Even though it hadn’t quite been a year since I’d seen Clap Your Hands Say Yeah, I was really looking forward to this show. It was the 10th anniversary of the release of the self-titled album and the band was on tour to play the whole thing start to finish, with a little bit of newer material on top.
I walked into a packed house at Electric Owl to the sound of ‘Clap Your Hands!’ and the excitement started. Though I don’t feel one way or the other about the linking songs, ‘Sunshine And Clouds (And Everything Proud)’, and ‘Blue Turning Gray’, I love the rest of this (in my opinion) pretty damn flawless album. I think ‘Let The Cool Goddess Rust Away’ was the first song I’d ever heard and Alec Ounsworth’s voice just stuck with me from the beginning. Though a bit grating and grimace inducing at first, a song where Ounsworth’s unique sound outshines the rest of the band, like ‘Over And Over Again (Lost And Found)’, went from something I’d skip over to a song I’d listen to all the way through as I went through the album start to finish. ‘Details Of The War’ is probably my least favourite full-length song on the album because it feels a bit lagging behind the pace set by the majority of the album whereas ‘The Skin Of My Yellow Country Teeth’ is my quintessential Clap Your Hands Say Yeah song. I don’t think there’s another song on the album or albums since where Ounsworth has strained his voice letting it crack and break out of key as much as this gem that they slotted into the middle of the self-titled album but I still would bring it up as my prime example of what I thought of the bands’ sound, that being said, the follow-up song ‘Is This Love?’ would probably be my second choice.

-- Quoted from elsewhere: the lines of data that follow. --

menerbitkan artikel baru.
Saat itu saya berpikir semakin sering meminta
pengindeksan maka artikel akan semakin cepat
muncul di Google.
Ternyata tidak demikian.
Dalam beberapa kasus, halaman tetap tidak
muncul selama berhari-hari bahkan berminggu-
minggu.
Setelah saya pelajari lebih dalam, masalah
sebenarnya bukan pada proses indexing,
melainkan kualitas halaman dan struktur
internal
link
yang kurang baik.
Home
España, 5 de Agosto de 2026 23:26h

It was kind of unfortunate though, as the chorus of ‘Is This Love?’ sounded way off to me each time they got to it. The band had been playing the whole album up-tempo from the regular, and while I loved the hi-hat work on the song, the chorus sounded to me like it just didn’t match up at all, so it was a bit disappointing but then they played ‘Heavy Metal’ and any disappointment just kind of melted away. They moved through ‘Blue Turning Gray’ and ‘In This Home On Ice’, getting into ‘Gimme Some Salt’ which is always thought stuck out like a sore thumb on the album. It’s a great sore thumb, don’t get me wrong but the dark, deep guitar and bass lines stand out against the bright instrumentation in the other tracks on the album. It’s a very distinctive song on what is a really unique album. And with that, ‘Upon This Tidal Wave Of Young Blood’ wrapped up the Clap Your Hands Say Yeah section of the set.

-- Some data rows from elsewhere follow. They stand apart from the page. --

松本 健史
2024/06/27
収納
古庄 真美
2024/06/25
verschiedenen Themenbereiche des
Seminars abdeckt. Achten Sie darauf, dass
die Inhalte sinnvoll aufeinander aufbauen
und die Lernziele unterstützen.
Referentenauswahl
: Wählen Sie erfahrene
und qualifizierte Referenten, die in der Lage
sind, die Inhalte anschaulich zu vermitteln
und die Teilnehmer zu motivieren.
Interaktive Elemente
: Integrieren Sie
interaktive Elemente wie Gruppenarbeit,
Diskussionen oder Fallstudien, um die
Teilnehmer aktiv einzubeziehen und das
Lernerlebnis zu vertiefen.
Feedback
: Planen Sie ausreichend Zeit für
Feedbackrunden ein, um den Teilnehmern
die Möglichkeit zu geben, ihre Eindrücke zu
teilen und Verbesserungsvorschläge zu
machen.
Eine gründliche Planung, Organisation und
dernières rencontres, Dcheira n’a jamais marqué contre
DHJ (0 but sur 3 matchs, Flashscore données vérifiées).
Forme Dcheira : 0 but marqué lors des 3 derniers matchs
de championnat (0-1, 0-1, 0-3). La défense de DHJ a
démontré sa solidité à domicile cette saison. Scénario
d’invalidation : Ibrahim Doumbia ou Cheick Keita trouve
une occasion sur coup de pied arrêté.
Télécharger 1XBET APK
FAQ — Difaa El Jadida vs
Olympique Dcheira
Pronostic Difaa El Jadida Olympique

The band left Ounsworth on stage alone to do his solo thing and play ‘Into Your Alien Arms’ (Hysterical) before coming back and getting into place to play ‘Some Loud Thunder’, the title track from their second album. Then they got into the real good stuff since that self-titled album, with a couple excellent songs from Hysterical, ‘Same Mistake’ and ‘Ketamine And Ecstasy’. The Hysterical isn’t exactly what you’d expect from the band if you listened to the self-titled album right before it and while it might not be a masterpiece, the majority of the album is incredibly catchy and I think it’s great in its own right. ‘Same Mistake’ has a pretty standard modern indie sound, whereas ‘Ketamine And Ecstasy’ is definitely ‘80s inspired. This doesn’t stop the two songs from having the same driving hi-hat beat that is probably played out by now but I still can’t get enough of it and the surge it gives me in a song that really clicks with my taste. The set got wrapped up with the still-crowd-favourite dance number ‘Satan Said Dance’. There was a lot of issues with clapping on time but the crowd was way into it before they left the stage.

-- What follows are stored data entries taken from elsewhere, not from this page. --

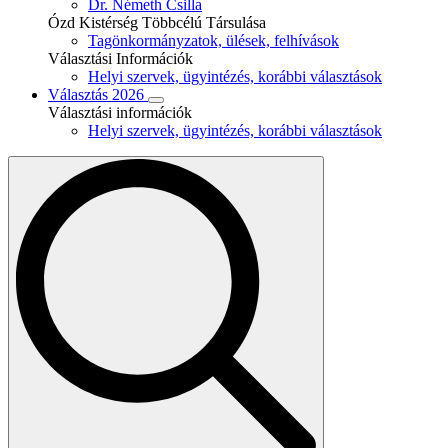
Dr. Németh Csilla
Ózd Kistérség Többcélú Társulása
Tagönkormányzatok, ülések, felhívások
Választási Információk
Helyi szervek, ügyintézés, korábbi választások
Választás 2026
Választási információk
Helyi szervek, ügyintézés, korábbi választások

For the encore they came back out to play two more songs: the first I forget, and they closed the night with ‘Adam’s Plane’ from Hysterical. I really want to say that the first song of the encore was ‘Maniac’ from Hysterical but I’m at that point where every time I listen to an upbeat song from Hysterical or Only Run, I say to myself “…I’m pretty sure they play this at some point…”, so my memory of it is shot. ‘Adam’s Plane’, however, sticks out as it’s one of the fewer slower songs and has a very distinct song pattern in the chorus that has a flow that I really like. It’s a beautiful song to end the night on and a great endcap for what was an awesome show.
While Clap Your Hands Say Yeah wasn’t exactly a life- or music-taste-altering album for me, it’s a unique sound that I got into during the last bit of high school that has stuck with me ‘til now and getting to hear it from beginning to end (or any album beginning to end) as the band played it live, was something special. Clap Your Hands Say Yeah remain a great band and if you’re a fan of the first album, then this tour is really something that you don’t want to miss out on. So if you can, catch them while you can because chances are, you won’t get a chance to hear all these great songs packed into one live show anytime soon.